Although SANDAG staffers became aware of the potential multi-billion revenue shortfall, they did not inform its board of directors.
Instead, they continued using the flawed projections in the campaign to pass Measure A. The faulty data was also used to project revenues from the 2004 ballot measure known as TransNet. That 1/2 cent sales tax is still funding transportation projects throughout the county.
In April 2016, several months after SANDAG staff knew about the faulty projections, the Board of Director voted to put Measure A on the ballot.
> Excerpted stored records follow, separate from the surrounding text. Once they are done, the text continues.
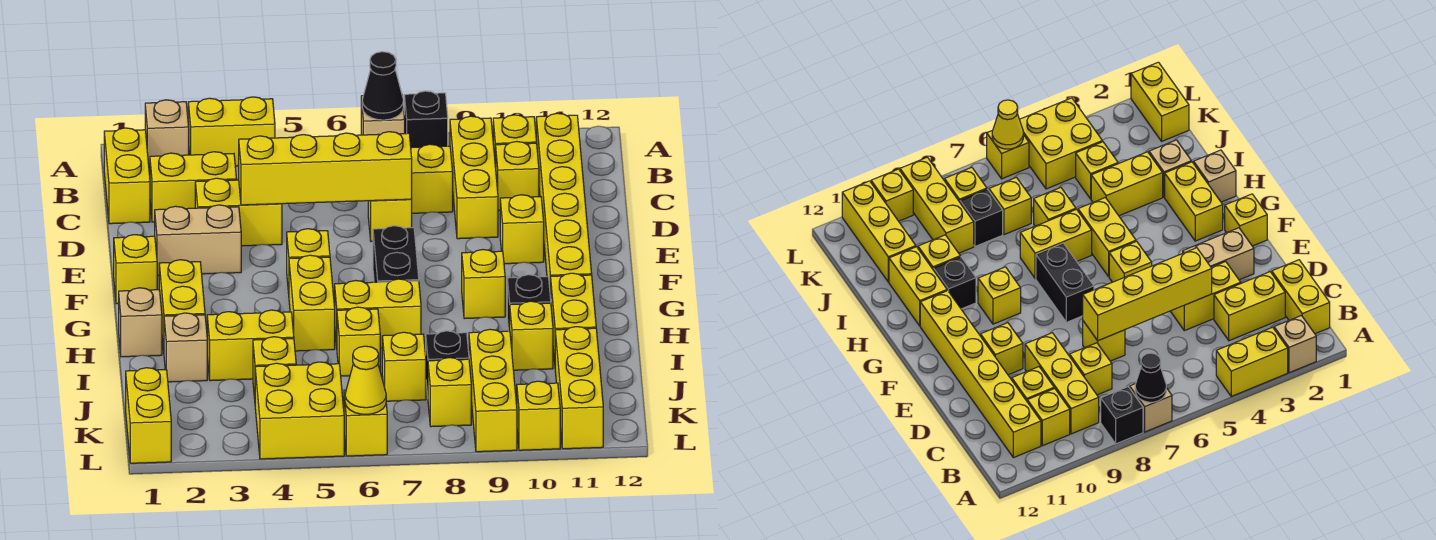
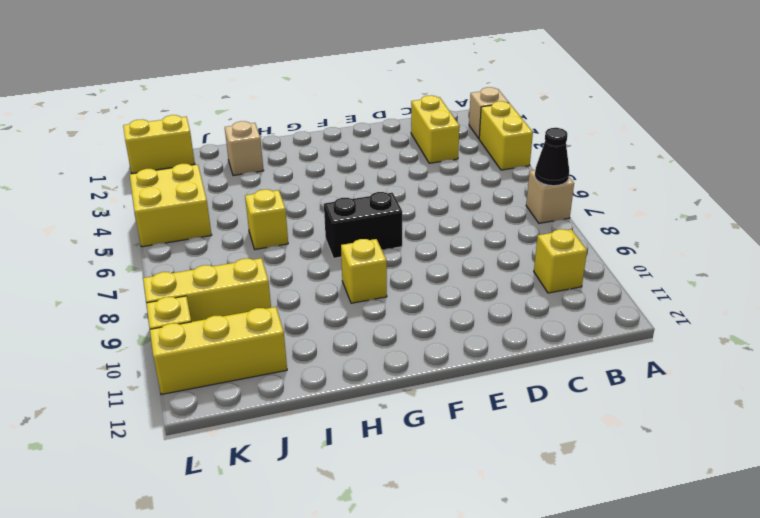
none -> black brick A8 level 1
none -> yellow brick B1:C1 level 1
none -> yellow brick B9:D9 level 1
none -> yellow brick B11:G11 level 1

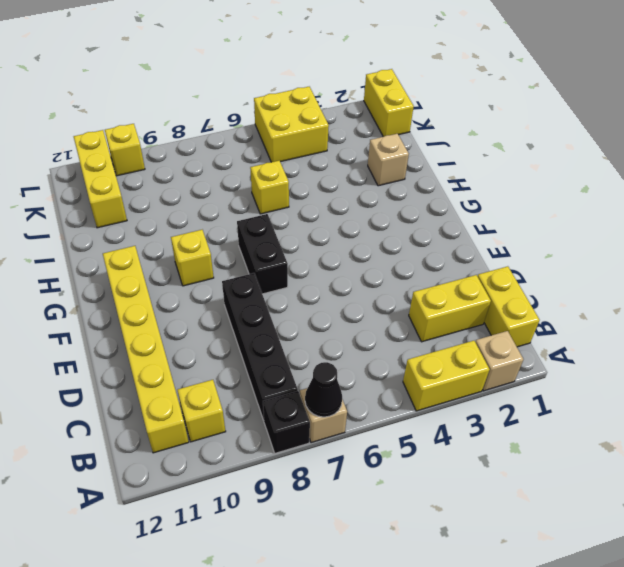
black brick B8:E8 level 1 -> yellow brick C8 level 1
none -> yellow brick B9:D9 level 1
none -> yellow brick C10 level 1
none -> yellow brick D3:D4 level 1
none -> yellow brick D7 level 1

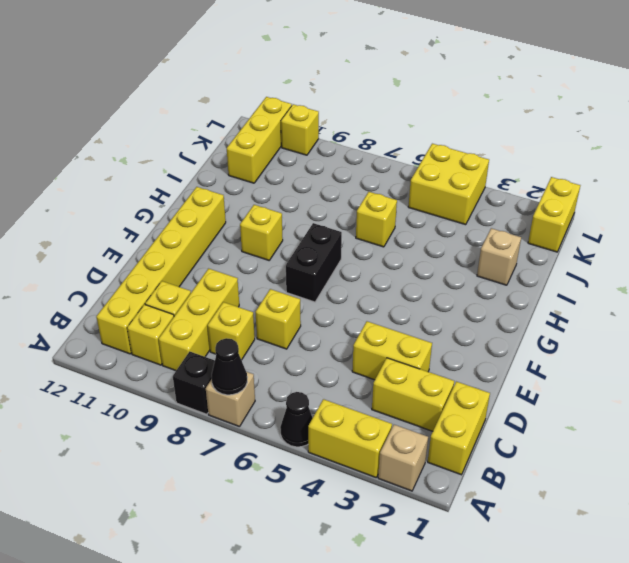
black cone A5 level 1 -> none
none -> tan brick E2:E3 level 1
none -> yellow brick E10 level 1
none -> yellow brick F1 level 1
none -> yellow brick F5 level 1

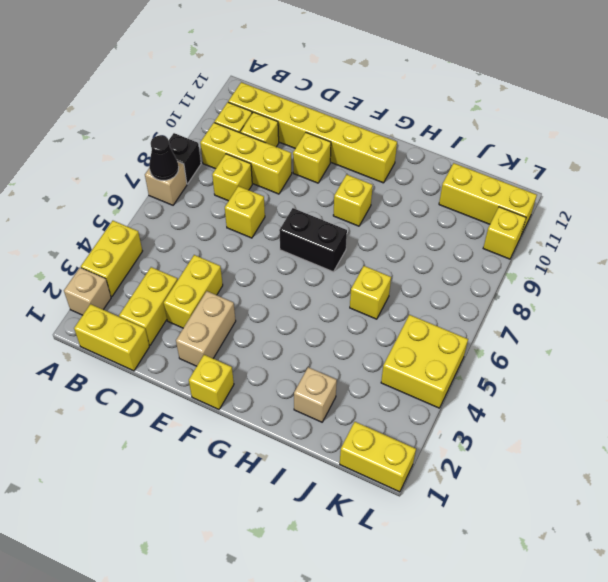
none -> yellow brick F5 level 1
none -> yellow brick G2:H2 level 1
none -> yellow brick G5:H5 level 1
none -> tan brick H1 level 1

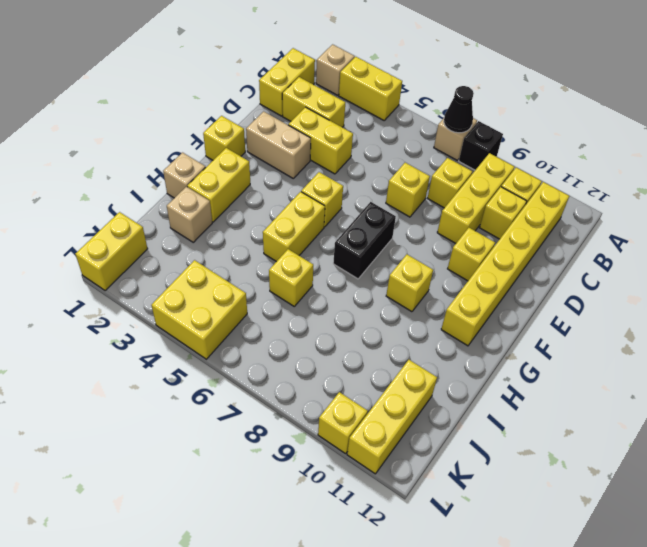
none -> yellow brick H6:H7 level 1
none -> black brick H10 level 1
none -> yellow brick H11:I11 level 1
none -> yellow brick I3:I4 level 1

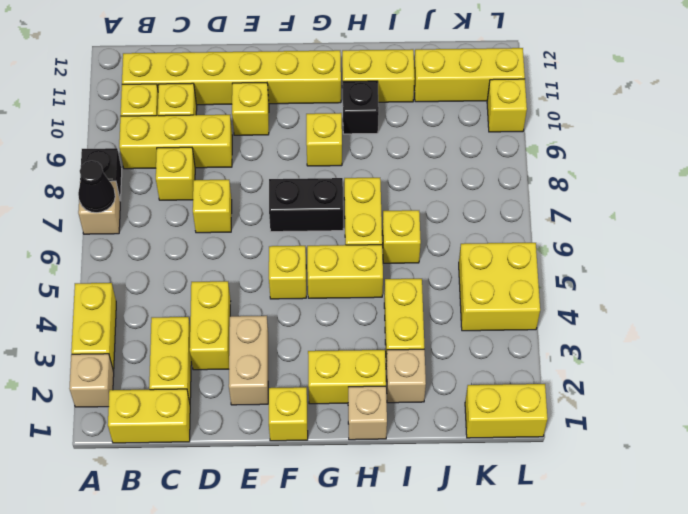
none -> yellow brick I10 level 1
none -> yellow brick J4 level 1
none -> yellow brick J7 level 1
none -> black brick J8 level 1

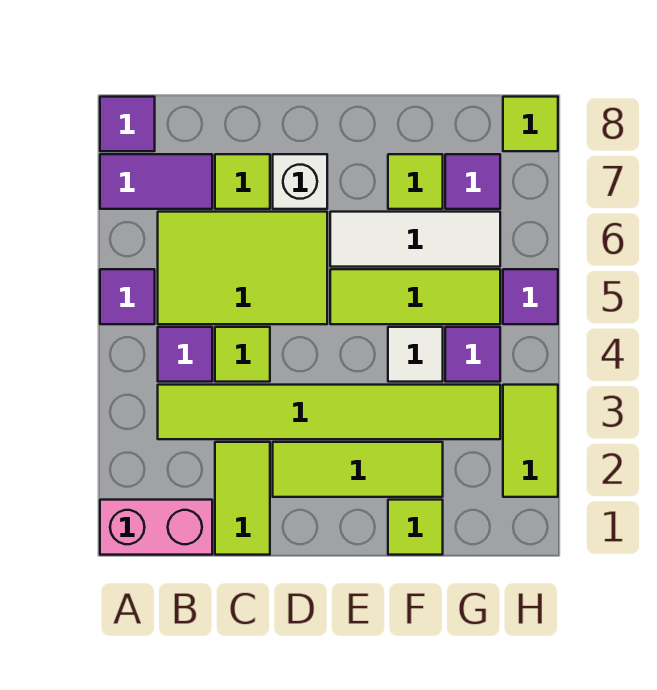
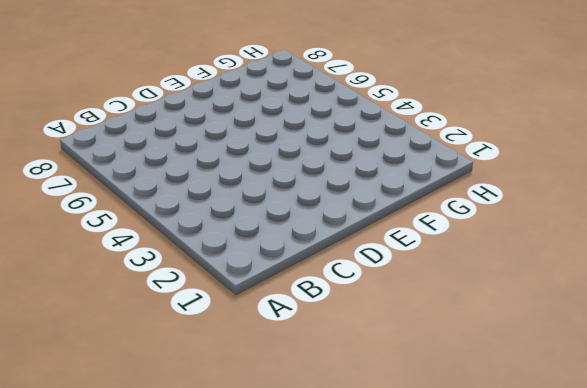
none -> pink brick A1:B1 level 1
none -> purple tile A5 level 1
none -> purple tile A7:B7 level 1

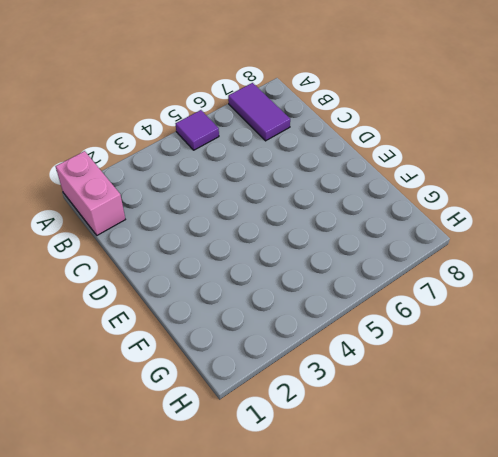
none -> purple tile A8 level 1
none -> lime tile B3:G3 level 1
none -> purple tile B4 level 1

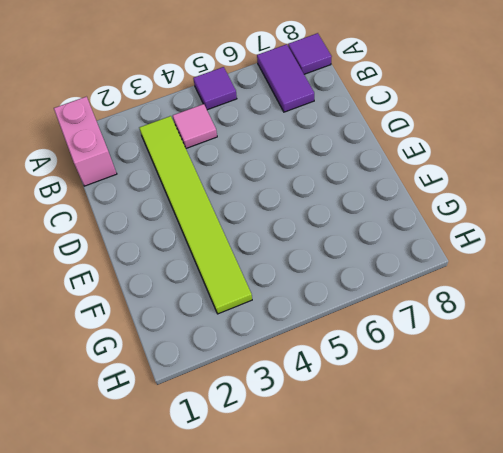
pink tile B4 level 1 -> purple tile B4 level 1
none -> lime tile B5:D6 level 1
none -> lime tile C1:C2 level 1
none -> lime tile C4 level 1

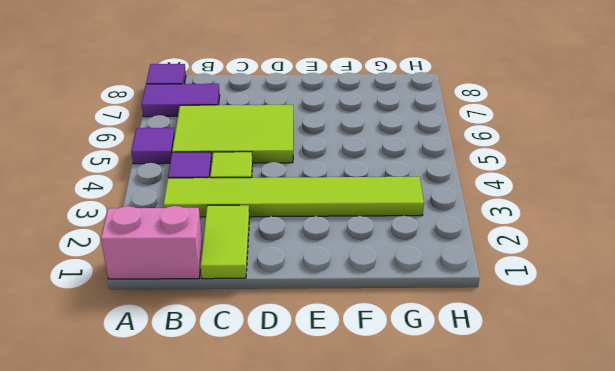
none -> lime tile C7 level 1
none -> lime tile D2:F2 level 1
none -> white brick D7 level 1

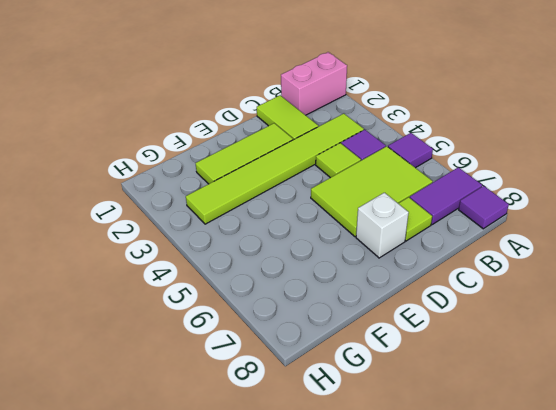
none -> lime tile E5:G5 level 1
none -> white tile E6:G6 level 1
none -> lime tile F1 level 1

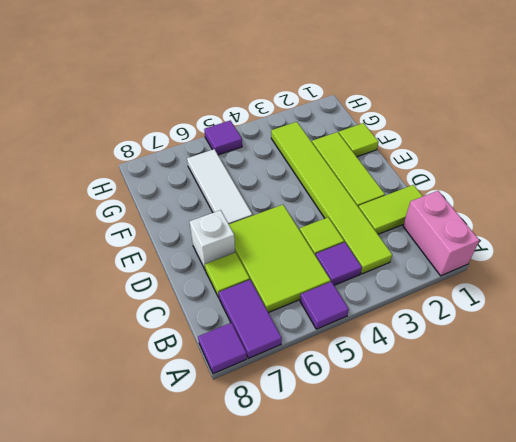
none -> lime tile E5:G5 level 1
none -> white tile F4 level 1
none -> lime tile F7 level 1

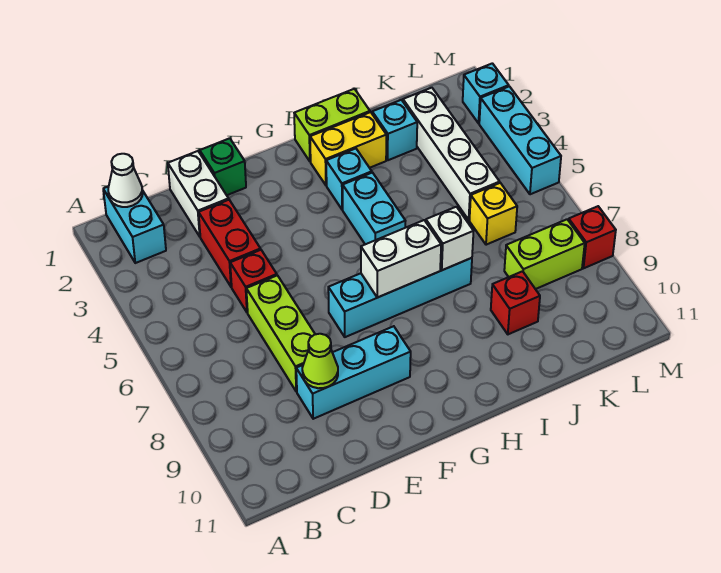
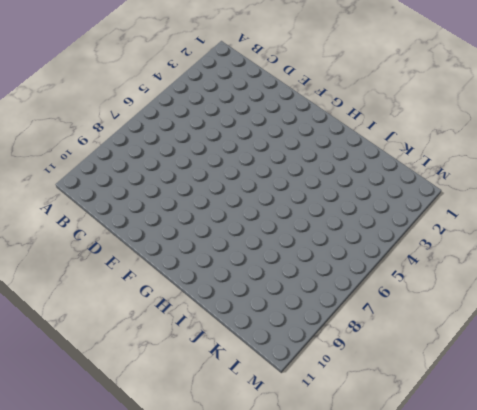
none -> cyan brick B1:B2 level 1
none -> white brick D1:D2 level 1
none -> red brick D3:D4 level 1

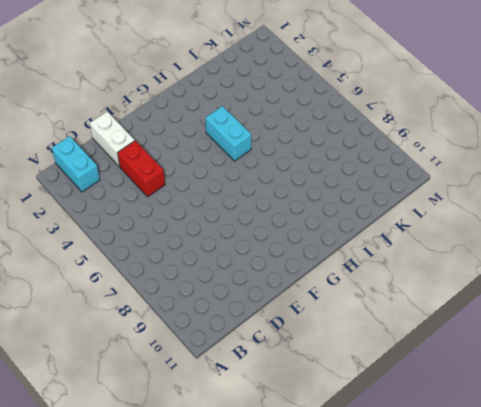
none -> red brick D5 level 1
none -> lime brick D6:D8 level 1
none -> cyan brick D9:F9 level 1

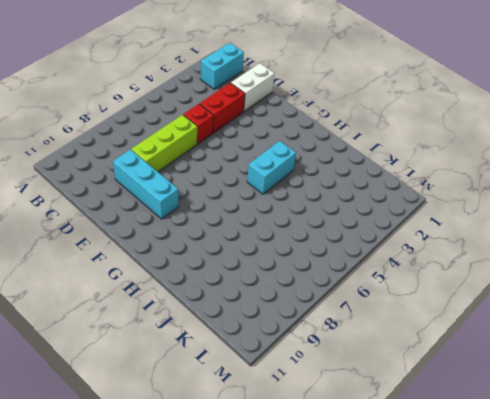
none -> green brick E1 level 1
none -> cyan brick F7:I7 level 1
none -> lime brick H1:I1 level 1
During the election cycle, more than $2.1 million was raised by a campaign called Citizens for a Better San Diego, funded primarily by construction companies that would have benefited from the billions spent on projects for the next 40 years.
The political campaign, along with SANDAG’s public information campaign, promoted a list of desirable projects to voters in trying to garner the necessary support to pass the measure.
In the end, Measure A failed at the November election because it did not gain the necessary two-thirds voter support needed to pass. Had it passed, though, the new revenues would not have been enough to fund the list of projects used to entice voters.
Measure A’s new revenues also would have help cover the shortfalls in TransNet’s revenues, which also used the same flawed projections. So far, TransNet revenues are over $5 billion lower than projected.
SANDAG Executive Director Gary Gallegos has commented to Voice of San Diego that the flawed projections were not disclosed because then-chief economist Marney Cox maintained the revenues were aggressive, but not impossible. Cox has since become SANDAG’s Director of Special Projects.
The issue of the forecast model is on the agenda for SANDAG’s next meeting on Friday, February 24. The meetings are held at SANDAG’s board room within the Wells Fargo Building at 401 B Street in downtown San Diego.